The conflict between China and the West has been simmering for some time now. For the previous two administrations, the policy toward China was buoyed by the belief that China would liberalize or, at a minimum, become less authoritarian, taking its place in the rules-based order as a partner rather than a competitor. American politicians were very careful how they talked about China, not wanting to unduly provoke a conflict or setback in what seemed to be China’s movement toward integration.

There was enough trust with the Chinese that many Western companies, with the blessing of the political establishment, moved major manufacturing to China, with the belief the Chinese could be trusted to keep supply chains going. When push came to shove in recent shortages of necessary goods the Chinese supplied, we have learned that this assumption is false. China has been willing to put politics and the image of the Chinese Communist Party above the interests and health of the US and other Western countries.

Many in West lament what they see as a rollback of liberal democracy around the globe the past couple of years. The twentieth century saw amazing growth of liberal democracies, and the slowing and backsliding of liberal democracy has many Americans on edge about the future of global democracy.

Part of this is fueled by an abiding, almost millenarian, American belief that liberal democracy is the best form of government and that it must ultimately win the day. Francis Fukuyama predicted that with the fall of communism in the late 1980s we arrived at “the end of history.” Liberal democracy was the final goal of a long historical process that we finally reached. Not all problems would be solved, but in terms of competition among competing political ideologies, liberal democracy prevailed decisively.

In contrast to this more optimistic thesis about the future of global politics, Samuel Huntington, writing at roughly the same time as Fukuyama, presented a competing thesis. Now that the Cold War was over, the emerging geopolitical fault lines between nations would be primarily cultural and not economic. Huntington predicted a “clash of civilizations” between civilizational entities, the dominant ones being the West, an order led by a resurgent China, Slavic peoples (Russia and Eastern Europe), and Islam.

· · · · ·

### WHAT THIS TASK INVOLVES
Can you write out the passage on China and the West word for word, between "The conflict between" and "movement toward integration.", inclusive?

### GIVEN ENTRIES

· · · · ·

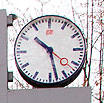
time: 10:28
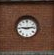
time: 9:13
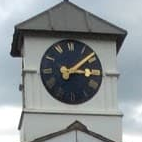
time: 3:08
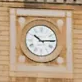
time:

· · · · ·

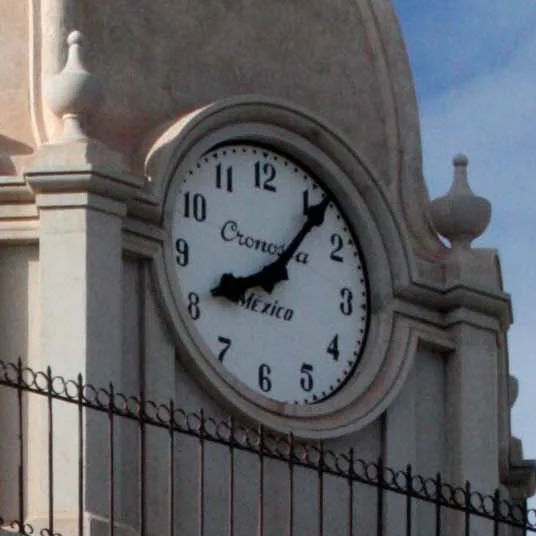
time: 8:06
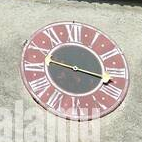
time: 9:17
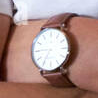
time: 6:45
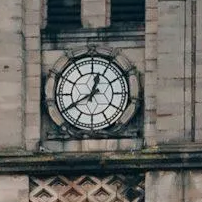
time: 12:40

· · · · ·

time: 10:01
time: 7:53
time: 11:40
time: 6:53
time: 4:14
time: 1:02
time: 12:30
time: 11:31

· · · · ·

### REPLY TO THE EXERCISE
The conflict between China and the West has been simmering for some time now. For the previous two administrations, the policy toward China was buoyed by the belief that China would liberalize or, at a minimum, become less authoritarian, taking its place in the rules-based order as a partner rather than a competitor. American politicians were very careful how they talked about China, not wanting to unduly provoke a conflict or setback in what seemed to be China’s movement toward integration.